[begin MATERIAL PROVIDED]

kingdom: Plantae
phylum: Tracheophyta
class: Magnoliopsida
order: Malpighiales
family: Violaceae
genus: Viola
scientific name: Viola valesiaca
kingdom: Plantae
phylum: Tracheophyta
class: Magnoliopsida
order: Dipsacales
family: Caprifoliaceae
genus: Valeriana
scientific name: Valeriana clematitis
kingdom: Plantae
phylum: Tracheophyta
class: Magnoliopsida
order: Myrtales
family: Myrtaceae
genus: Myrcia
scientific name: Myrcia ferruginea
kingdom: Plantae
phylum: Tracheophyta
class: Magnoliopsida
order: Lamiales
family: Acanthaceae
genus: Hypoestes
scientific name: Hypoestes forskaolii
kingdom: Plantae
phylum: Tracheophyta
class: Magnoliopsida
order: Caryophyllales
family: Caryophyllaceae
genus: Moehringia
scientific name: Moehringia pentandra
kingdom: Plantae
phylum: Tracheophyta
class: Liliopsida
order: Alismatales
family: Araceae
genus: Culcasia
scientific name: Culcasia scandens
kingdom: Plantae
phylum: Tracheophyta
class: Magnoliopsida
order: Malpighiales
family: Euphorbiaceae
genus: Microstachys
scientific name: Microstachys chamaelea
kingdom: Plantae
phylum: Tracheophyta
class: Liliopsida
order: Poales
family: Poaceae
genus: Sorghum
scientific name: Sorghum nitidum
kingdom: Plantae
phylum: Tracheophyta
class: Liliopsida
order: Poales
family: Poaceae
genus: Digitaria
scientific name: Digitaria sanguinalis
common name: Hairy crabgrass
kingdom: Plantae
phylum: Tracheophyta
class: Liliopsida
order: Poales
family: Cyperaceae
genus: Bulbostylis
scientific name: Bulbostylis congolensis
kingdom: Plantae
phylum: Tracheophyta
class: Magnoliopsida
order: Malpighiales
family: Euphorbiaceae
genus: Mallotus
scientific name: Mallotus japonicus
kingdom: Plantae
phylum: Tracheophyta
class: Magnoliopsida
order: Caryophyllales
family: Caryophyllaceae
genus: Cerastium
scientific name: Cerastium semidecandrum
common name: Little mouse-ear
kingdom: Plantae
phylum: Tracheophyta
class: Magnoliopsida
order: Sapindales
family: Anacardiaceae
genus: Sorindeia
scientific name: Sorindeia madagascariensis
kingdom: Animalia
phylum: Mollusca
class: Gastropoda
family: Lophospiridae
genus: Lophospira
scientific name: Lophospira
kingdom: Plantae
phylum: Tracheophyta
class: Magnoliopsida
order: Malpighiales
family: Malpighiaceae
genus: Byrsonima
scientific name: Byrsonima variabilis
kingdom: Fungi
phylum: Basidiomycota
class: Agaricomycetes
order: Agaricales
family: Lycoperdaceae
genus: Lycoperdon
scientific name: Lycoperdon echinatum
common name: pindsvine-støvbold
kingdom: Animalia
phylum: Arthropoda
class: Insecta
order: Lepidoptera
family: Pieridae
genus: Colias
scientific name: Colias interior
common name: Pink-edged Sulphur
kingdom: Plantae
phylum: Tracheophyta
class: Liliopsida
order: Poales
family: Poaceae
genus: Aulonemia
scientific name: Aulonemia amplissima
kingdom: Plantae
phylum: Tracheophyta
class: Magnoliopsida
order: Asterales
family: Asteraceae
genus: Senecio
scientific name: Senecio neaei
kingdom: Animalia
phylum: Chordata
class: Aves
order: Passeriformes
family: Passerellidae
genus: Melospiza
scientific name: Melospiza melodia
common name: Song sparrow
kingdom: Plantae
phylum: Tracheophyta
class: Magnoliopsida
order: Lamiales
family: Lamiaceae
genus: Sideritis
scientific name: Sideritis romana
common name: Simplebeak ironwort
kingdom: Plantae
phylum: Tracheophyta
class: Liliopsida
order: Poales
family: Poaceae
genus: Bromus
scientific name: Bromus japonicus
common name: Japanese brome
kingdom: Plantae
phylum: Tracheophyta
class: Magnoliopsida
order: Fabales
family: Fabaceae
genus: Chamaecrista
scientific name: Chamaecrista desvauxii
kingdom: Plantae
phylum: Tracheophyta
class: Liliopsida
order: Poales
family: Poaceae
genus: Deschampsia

[end MATERIAL PROVIDED]

> _WHAT TO WORK ON_:
Please give the data above as a numbered list, starting with its first line and going on through the line with "scientific name: Valeriana clematitis", both included, and leave out any blank lines.

> _COMPLETED TASK_:
1. kingdom: Plantae
2. phylum: Tracheophyta
3. class: Magnoliopsida
4. order: Malpighiales
5. family: Violaceae
6. genus: Viola
7. scientific name: Viola valesiaca
8. kingdom: Plantae
9. phylum: Tracheophyta
10. class: Magnoliopsida
11. order: Dipsacales
12. family: Caprifoliaceae
13. genus: Valeriana
14. scientific name: Valeriana clematitis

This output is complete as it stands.